Pour rédiger son livre, Uta Hinz a eu recours à de nombreuses archives et à des textes rédigés tant en allemand, qu’en anglais et en français. Elle maîtrise apparemment très bien l’historiographie récente de la Première Guerre mondiale dans ces trois langues (on s’étonne cependant, de l’absence de l’ouvrage de George Mosse dans la bibliographie). Ses conclusions intermédiaires sont donc très solidement étayées d’un point de vue scientifique. Le lecteur s’y rallie d’autant plus facilement que ces conclusions sont amenées par des démonstrations précises et très clairement formulées. Les illustrations sont peu nombreuses mais très bien choisies. L’ironie qu’on sent poindre dans le récit de certaines anecdotes ne nuit en rien au traitement d’un sujet austère. En outre, l’auteur conserve toujours à l’égard des autres historiens une sérénité éloignée des polémiques qui agitent souvent le monde des historiens français de la Première Guerre mondiale (cf. Jean Birnbaum, « 1914-1918, guerre de tranchées entre historiens », Le Monde, 10 mars 2006).

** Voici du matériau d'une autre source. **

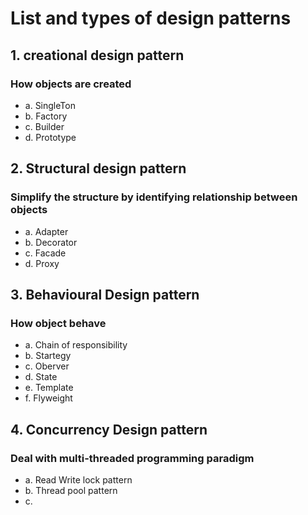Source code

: # List and types of design patterns

## 1. creational design pattern
### How objects are created
- a. SingleTon
- b. Factory
- c. Builder
- d. Prototype

## 2. Structural design pattern
### Simplify the structure by identifying relationship between objects
- a. Adapter
- b. Decorator
- c. Facade
- d. Proxy

## 3. Behavioural Design pattern
### How object behave
- a. Chain of responsibility
- b. Startegy
- c. Oberver
- d. State
- e. Template
- f. Flyweight

## 4. Concurrency Design pattern
### Deal with multi-threaded programming paradigm
- a. Read Write lock pattern
- b. Thread pool pattern
- c. 
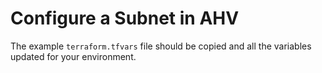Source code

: # Configure a Subnet in AHV

The example `terraform.tfvars` file should be copied and all the variables updated for your environment. 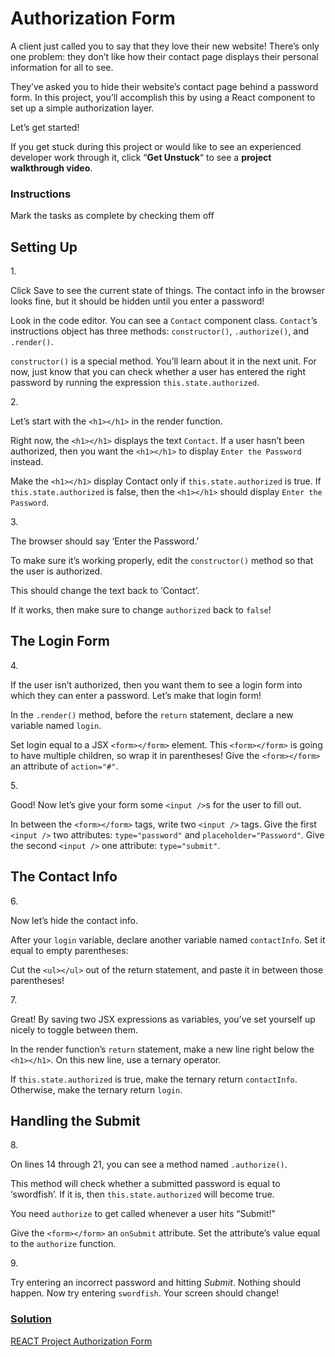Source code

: # Authorization Form

A client just called you to say that they love their new website!
There’s only one problem: they don’t like how their contact page
displays their personal information for all to see.

They’ve asked you to hide their website’s contact page behind a password
form. In this project, you’ll accomplish this by using a React component
to set up a simple authorization layer.

Let’s get started!

If you get stuck during this project or would like to see an experienced
developer work through it, click “**Get Unstuck**“ to see a **project
walkthrough video**.

### Instructions

Mark the tasks as complete by checking them off

## Setting Up

1\.

Click Save to see the current state of things. The contact info in the
browser looks fine, but it should be hidden until you enter a password!

Look in the code editor. You can see a `Contact` component class.
`Contact`’s instructions object has three methods: `constructor()`,
`.authorize()`, and `.render()`.

`constructor()` is a special method. You’ll learn about it in the next
unit. For now, just know that you can check whether a user has entered
the right password by running the expression `this.state.authorized`.

2\.

Let’s start with the `<h1></h1>` in the render function.

Right now, the `<h1></h1>` displays the text `Contact`. If a user hasn’t
been authorized, then you want the `<h1></h1>` to display
`Enter the Password` instead.

Make the `<h1></h1>` display Contact only if `this.state.authorized` is
true. If `this.state.authorized` is false, then the `<h1></h1>` should
display `Enter the Password`.

3\.

The browser should say ‘Enter the Password.’

To make sure it’s working properly, edit the `constructor()` method so
that the user is authorized.

This should change the text back to ‘Contact’.

If it works, then make sure to change `authorized` back to `false`!

## The Login Form

4\.

If the user isn’t authorized, then you want them to see a login form
into which they can enter a password. Let’s make that login form!

In the `.render()` method, before the `return` statement, declare a new
variable named `login`.

Set login equal to a JSX `<form></form>` element. This `<form></form>`
is going to have multiple children, so wrap it in parentheses! Give the
`<form></form>` an attribute of `action="#"`.

5\.

Good! Now let’s give your form some `<input />`s for the user to fill
out.

In between the `<form></form>` tags, write two `<input />` tags. Give
the first `<input />` two attributes: `type="password"` and
`placeholder="Password"`. Give the second `<input />` one attribute:
`type="submit"`.

## The Contact Info

6\.

Now let’s hide the contact info.

After your `login` variable, declare another variable named
`contactInfo`. Set it equal to empty parentheses:

Cut the `<ul></ul>` out of the return statement, and paste it in between
those parentheses!

7\.

Great! By saving two JSX expressions as variables, you’ve set yourself
up nicely to toggle between them.

In the render function’s `return` statement, make a new line right below
the `<h1></h1>`. On this new line, use a ternary operator.

If `this.state.authorized` is true, make the ternary return
`contactInfo`. Otherwise, make the ternary return `login`.

## Handling the Submit

8\.

On lines 14 through 21, you can see a method named `.authorize()`.

This method will check whether a submitted password is equal to
‘swordfish’. If it is, then `this.state.authorized` will become true.

You need `authorize` to get called whenever a user hits “Submit!”

Give the `<form></form>` an `onSubmit` attribute. Set the attribute’s
value equal to the `authorize` function.

9\.

Try entering an incorrect password and hitting *Submit*. Nothing should
happen. Now try entering `swordfish`. Your screen should change!

### [Solution](https://datttrian-authorization-form.netlify.app/)

[REACT Project Authorization
Form](https://www.youtube.com/watch?v=NQJBKX73jQc)

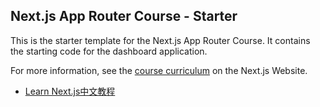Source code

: ## Next.js App Router Course - Starter

This is the starter template for the Next.js App Router Course. It contains the starting code for the dashboard application.

For more information, see the [course curriculum](https://nextjs.org/learn) on the Next.js Website.


- [Learn Next.js中文教程](https://qufei1993.github.io/nextjs-learn-cn)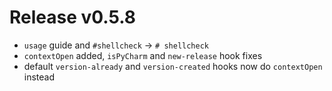 # Release v0.5.8

- `usage` guide and `#shellcheck` -> `# shellcheck`
- `contextOpen` added, `isPyCharm` and `new-release` hook fixes
- default `version-already` and `version-created` hooks now do `contextOpen` instead
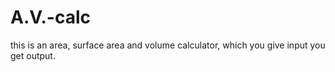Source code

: # A.V.-calc
this is an area, surface area and volume calculator, which you give input you get output.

Au chapitre des regrets, on peut signaler l’absence d’un index. On peut aussi trouver dommage que l’auteur n’ait pas développé plus longuement les dix pages concernant la vie culturelle des camps. Dans le même domaine, on aurait aimé savoir si la captivité en Allemagne avait laissé une trace, à moyen terme, dans la littérature ou dans le cinéma. L’étude des souvenirs de captivité du général de Gaulle ou d’un film tel que La Règle du jeu permettrait probablement de déterminer dans quelle mesure le souvenir de la captivité en Allemagne a pu être modifié après la guerre. Il était peut-être difficile d’aborder la captivité d’un tel point de vue, culturel, avant qu’une histoire factuelle solide en soit établie. C’est maintenant chose faite avec le livre d’Uta Hintz. A défaut de trancher définitivement le débat sur la continuité entre la Première et la Deuxième Guerre mondiale, l’ouvrage s’imposera certainement par son sérieux et son caractère exhaustif comme une référence indispensable, apte à nourrir des comparaisons avec la situation des prisonniers allemands en France, par exemple, ou avec celle des internés civils en Allemagne.